There are more than 400 prescription and non-prescription drugs associated with xerostomia, according to Raymond K. Martin, DDS, MAGD. “Anti-depressants, painkillers, diuretics, antihistamines, tranquilizers and anti-hypersensitives can all contribute to dry mouth,” said Dr. Martin. “People who take several of these medications are more susceptible.”
As indicated by the AGD survey, the most common symptoms reported by patients include constant thirst and difficulty eating, swallowing, or speaking. Foamy or stringy saliva, irritation of the tongue, burning of the tissues inside the mouth, painful ulcerations and dentin hypersensitivity (extreme sensitivity in one or more teeth) are also dry mouth symptoms. Over time, xerostomia sufferers may experience extensive tooth decay, tooth loss or gingivitis (gum disease) due to the lack of saliva.
Out of the nearly 500 general dentists who responded, 89 percent believe prescription medications are the primary contributor to dry mouth. Aging, dehydration and salivary gland disease were also cited as major contributors. The survey of AGD members also revealed that:
•Approximately two-thirds consider dry mouth to be a very serious condition, as it relates to the promotion of tooth decay;
•Approximately 68 percent say constant thirst is the most common symptom communicated by patients; 44 percent say patients have difficulty eating, swallowing or speaking;
•More than 92 percent report that patients attempt to increase salivary production by drinking water; less than 58 percent say patients try taking over-the-counter saliva substitutes, chewing sugar free gum, or sucking on hard candy; and
•More than 60 percent of those surveyed consider diagnosing a patient with xerostomia after he or she exhibits or reports symptoms of dry mouth.
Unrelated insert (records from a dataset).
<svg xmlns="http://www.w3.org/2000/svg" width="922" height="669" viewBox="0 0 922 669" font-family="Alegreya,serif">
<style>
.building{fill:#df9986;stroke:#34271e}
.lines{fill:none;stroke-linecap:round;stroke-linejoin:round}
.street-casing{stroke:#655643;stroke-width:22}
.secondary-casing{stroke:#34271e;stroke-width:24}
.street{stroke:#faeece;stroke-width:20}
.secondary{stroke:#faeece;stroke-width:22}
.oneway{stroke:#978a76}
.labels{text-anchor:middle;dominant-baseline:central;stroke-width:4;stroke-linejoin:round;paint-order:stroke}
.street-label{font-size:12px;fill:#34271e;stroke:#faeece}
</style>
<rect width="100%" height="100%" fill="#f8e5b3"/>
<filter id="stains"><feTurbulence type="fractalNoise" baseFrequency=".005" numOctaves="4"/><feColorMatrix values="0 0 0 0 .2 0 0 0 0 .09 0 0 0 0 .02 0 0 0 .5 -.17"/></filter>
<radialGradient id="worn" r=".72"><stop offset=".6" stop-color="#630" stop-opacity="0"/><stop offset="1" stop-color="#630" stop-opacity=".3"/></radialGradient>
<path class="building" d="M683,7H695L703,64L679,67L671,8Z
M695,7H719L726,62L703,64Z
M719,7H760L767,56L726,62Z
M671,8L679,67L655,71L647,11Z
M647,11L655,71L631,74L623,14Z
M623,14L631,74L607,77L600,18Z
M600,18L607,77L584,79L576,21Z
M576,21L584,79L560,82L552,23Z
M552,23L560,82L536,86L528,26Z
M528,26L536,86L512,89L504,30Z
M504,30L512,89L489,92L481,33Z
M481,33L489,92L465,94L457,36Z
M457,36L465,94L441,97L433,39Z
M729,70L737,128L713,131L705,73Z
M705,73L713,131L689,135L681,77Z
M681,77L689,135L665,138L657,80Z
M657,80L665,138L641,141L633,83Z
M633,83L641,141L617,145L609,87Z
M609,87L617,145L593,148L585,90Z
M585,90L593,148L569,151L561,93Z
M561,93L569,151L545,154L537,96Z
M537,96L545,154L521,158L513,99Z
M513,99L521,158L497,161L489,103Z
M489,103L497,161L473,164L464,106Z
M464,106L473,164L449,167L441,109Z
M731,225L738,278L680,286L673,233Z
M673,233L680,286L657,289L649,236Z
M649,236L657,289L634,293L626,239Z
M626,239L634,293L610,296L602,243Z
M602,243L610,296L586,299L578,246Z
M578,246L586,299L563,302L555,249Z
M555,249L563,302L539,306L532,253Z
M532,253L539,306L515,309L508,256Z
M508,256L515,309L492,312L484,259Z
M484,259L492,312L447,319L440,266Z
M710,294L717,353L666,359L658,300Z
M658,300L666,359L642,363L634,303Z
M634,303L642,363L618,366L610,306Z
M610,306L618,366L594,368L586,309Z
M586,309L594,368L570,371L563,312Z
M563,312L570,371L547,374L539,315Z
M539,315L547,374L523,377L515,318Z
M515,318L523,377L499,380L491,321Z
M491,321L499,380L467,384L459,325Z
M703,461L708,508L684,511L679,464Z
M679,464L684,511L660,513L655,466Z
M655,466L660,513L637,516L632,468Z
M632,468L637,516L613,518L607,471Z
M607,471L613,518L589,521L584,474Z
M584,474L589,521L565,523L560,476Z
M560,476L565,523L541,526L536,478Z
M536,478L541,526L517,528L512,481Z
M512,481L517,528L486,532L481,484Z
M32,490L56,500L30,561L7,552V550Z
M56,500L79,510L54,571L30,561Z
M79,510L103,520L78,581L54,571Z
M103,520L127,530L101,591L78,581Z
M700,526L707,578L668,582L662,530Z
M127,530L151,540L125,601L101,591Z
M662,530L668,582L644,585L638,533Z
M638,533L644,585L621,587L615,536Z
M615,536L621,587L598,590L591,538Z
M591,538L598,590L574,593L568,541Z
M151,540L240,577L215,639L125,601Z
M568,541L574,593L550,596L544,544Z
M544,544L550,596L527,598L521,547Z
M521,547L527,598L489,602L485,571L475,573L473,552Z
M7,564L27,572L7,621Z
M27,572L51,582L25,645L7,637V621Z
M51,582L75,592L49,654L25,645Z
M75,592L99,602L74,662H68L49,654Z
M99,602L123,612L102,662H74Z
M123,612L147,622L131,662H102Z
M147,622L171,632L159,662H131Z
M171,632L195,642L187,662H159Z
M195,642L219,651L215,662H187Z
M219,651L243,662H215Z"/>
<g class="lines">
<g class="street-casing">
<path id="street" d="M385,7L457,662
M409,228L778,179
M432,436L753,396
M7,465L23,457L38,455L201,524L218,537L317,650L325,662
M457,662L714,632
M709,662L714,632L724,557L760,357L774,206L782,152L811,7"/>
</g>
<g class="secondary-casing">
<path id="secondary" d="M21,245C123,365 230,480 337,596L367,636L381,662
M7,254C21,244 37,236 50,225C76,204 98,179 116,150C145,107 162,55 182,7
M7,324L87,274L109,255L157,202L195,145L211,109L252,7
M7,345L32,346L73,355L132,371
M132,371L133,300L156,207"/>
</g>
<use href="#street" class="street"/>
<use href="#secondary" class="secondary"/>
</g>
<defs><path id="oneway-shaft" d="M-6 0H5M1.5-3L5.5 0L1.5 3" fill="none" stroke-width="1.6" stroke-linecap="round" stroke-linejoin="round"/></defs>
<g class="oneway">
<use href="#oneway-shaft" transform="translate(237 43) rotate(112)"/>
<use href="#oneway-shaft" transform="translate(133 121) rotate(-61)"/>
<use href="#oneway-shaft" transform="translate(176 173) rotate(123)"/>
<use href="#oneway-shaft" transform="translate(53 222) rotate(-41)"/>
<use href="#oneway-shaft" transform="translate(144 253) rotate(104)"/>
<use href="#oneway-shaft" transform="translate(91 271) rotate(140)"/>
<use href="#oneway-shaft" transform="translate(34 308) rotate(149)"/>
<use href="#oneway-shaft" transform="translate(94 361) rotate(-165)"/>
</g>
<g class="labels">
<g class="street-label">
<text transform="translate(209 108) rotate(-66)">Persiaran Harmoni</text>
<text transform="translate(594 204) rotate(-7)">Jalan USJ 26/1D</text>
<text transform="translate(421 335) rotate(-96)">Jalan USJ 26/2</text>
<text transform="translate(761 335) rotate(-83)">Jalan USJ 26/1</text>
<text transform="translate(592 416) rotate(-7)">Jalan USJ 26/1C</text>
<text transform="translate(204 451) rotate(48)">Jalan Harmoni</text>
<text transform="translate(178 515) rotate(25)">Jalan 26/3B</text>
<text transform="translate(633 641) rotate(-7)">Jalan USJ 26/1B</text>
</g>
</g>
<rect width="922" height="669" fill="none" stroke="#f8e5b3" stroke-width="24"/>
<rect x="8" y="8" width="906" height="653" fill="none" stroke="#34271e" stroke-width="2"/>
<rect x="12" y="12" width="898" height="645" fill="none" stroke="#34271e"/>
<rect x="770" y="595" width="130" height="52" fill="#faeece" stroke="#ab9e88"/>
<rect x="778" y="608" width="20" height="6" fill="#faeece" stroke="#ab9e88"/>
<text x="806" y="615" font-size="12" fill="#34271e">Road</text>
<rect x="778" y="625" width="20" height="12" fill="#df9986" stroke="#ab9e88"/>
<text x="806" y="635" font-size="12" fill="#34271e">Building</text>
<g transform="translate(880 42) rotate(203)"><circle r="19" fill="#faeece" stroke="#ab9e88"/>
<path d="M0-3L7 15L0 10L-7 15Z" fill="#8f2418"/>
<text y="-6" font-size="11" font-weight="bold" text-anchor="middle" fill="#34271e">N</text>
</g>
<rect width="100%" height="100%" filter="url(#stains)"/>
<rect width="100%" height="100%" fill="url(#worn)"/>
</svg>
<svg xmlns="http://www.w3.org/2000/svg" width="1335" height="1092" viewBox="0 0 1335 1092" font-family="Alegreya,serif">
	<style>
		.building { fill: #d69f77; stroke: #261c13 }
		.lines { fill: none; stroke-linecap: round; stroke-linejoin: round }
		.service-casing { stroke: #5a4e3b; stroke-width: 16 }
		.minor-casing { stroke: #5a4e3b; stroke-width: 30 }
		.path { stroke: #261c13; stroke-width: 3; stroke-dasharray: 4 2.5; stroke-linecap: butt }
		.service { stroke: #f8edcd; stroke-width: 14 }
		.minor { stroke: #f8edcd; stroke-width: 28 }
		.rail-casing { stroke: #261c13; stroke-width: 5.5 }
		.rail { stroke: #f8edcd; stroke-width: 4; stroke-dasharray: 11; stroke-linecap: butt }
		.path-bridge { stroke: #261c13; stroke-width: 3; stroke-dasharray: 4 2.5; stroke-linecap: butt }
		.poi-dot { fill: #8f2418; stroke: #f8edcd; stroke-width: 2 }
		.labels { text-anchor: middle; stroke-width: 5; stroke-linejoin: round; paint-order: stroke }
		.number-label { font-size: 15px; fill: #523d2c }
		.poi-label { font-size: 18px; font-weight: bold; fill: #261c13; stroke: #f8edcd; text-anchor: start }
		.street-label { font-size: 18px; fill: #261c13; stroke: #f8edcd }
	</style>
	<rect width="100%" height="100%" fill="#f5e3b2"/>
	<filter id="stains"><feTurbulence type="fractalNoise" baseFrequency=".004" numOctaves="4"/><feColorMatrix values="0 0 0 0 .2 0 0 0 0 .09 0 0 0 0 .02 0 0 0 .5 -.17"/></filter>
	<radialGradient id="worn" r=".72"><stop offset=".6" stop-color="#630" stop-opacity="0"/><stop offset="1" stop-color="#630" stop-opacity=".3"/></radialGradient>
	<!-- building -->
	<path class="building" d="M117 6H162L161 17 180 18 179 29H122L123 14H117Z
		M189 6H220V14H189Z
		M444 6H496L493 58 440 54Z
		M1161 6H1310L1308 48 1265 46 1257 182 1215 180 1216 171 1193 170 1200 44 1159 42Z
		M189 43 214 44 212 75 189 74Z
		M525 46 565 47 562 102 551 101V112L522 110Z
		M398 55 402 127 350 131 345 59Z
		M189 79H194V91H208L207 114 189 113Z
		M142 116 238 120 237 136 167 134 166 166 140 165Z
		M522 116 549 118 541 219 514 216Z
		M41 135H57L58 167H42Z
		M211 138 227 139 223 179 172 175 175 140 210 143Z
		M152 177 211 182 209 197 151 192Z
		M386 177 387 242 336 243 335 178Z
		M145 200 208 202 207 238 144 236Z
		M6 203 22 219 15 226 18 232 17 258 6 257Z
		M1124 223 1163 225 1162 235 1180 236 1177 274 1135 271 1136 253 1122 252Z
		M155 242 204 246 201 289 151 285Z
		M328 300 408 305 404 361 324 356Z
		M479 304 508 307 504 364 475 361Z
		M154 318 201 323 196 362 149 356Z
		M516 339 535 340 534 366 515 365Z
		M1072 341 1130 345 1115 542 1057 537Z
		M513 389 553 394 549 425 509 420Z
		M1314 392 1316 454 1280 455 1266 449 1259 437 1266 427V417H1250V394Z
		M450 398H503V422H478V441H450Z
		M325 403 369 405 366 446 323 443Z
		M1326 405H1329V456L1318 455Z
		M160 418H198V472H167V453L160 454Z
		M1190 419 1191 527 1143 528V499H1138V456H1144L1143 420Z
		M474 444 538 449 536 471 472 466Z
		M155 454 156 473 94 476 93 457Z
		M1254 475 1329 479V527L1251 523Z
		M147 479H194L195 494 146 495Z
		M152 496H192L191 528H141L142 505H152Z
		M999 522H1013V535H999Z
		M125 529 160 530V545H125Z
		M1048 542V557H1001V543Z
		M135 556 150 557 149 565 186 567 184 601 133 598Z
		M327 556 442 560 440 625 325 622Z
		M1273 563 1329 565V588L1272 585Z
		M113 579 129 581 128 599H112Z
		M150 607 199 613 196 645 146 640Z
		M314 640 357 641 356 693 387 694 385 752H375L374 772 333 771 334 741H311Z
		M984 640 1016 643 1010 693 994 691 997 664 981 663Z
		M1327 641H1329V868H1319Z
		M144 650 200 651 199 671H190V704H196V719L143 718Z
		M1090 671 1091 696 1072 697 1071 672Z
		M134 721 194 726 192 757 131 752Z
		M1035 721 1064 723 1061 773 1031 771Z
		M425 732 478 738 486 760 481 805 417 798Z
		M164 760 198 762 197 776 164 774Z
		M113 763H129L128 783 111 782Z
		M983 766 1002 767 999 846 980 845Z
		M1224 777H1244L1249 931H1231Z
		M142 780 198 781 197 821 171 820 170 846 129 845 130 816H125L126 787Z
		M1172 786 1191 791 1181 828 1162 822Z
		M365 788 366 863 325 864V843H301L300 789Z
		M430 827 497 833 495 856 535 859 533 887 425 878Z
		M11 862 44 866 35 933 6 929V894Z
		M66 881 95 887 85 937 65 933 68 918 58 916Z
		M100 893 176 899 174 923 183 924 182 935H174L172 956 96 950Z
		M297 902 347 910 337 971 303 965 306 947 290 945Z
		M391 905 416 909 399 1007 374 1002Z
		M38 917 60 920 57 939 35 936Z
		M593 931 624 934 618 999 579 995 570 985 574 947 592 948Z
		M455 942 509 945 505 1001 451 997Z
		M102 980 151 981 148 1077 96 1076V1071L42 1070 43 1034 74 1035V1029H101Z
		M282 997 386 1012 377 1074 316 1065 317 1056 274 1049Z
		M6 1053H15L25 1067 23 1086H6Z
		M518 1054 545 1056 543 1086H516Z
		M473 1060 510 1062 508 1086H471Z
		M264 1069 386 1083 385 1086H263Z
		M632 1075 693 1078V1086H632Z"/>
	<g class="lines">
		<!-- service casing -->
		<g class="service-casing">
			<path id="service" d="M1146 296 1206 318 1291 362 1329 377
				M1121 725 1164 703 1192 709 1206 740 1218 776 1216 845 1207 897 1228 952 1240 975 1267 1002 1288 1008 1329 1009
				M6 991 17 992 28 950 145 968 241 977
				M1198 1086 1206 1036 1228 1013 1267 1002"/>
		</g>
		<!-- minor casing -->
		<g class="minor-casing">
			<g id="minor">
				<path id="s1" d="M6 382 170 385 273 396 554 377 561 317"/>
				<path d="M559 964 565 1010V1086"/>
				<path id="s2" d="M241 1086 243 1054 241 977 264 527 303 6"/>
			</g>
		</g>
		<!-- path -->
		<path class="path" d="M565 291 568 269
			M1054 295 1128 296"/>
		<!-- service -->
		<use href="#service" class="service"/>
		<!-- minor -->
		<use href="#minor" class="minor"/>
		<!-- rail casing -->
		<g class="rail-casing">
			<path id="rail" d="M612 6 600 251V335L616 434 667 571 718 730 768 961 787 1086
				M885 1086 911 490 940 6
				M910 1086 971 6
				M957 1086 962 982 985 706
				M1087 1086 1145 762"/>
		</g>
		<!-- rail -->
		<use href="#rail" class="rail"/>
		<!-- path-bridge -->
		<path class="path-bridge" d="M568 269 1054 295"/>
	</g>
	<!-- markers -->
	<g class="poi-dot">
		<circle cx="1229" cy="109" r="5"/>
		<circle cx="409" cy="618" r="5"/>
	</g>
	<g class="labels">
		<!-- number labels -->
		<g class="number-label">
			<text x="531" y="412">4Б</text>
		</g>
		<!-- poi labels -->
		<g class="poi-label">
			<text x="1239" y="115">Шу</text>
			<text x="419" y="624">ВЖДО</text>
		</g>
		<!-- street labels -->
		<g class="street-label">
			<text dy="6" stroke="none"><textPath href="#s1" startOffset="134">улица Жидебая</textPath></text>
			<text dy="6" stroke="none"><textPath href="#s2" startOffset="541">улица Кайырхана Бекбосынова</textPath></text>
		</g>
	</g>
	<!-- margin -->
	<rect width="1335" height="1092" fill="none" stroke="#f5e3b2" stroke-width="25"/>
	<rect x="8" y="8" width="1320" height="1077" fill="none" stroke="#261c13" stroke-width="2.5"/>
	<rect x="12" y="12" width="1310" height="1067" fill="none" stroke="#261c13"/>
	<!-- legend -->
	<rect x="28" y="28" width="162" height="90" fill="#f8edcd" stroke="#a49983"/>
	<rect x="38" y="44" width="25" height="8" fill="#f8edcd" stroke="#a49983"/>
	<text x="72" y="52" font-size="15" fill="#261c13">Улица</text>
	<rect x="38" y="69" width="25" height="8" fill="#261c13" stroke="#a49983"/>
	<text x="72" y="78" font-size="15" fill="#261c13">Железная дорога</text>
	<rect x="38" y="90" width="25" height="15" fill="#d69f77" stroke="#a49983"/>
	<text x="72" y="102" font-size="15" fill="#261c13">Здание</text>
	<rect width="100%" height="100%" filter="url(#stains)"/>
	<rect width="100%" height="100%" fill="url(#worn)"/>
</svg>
Xerostomia can be a side effect of a variety of diseases and medical conditions, including HIV/AIDS, Alzheimer’s disease, Sjögren’s syndrome, anemia, rheumatoid arthritis, hypertension, diabetes, Parkinson’s disease, cystic fibrosis, stroke and mumps. Certain cancer treatments, nerve damage, dehydration, smoking and chewing tobacco have also been connected with dry mouth.
“It’s not always easy to diagnose xerostomia because of the subjective nature of the condition,” said Gigi Meinecke, DMD, FAGD. “That is why it’s so important for patients to discuss symptoms with their dentist, even if they do not experience them on the day of the office visit.”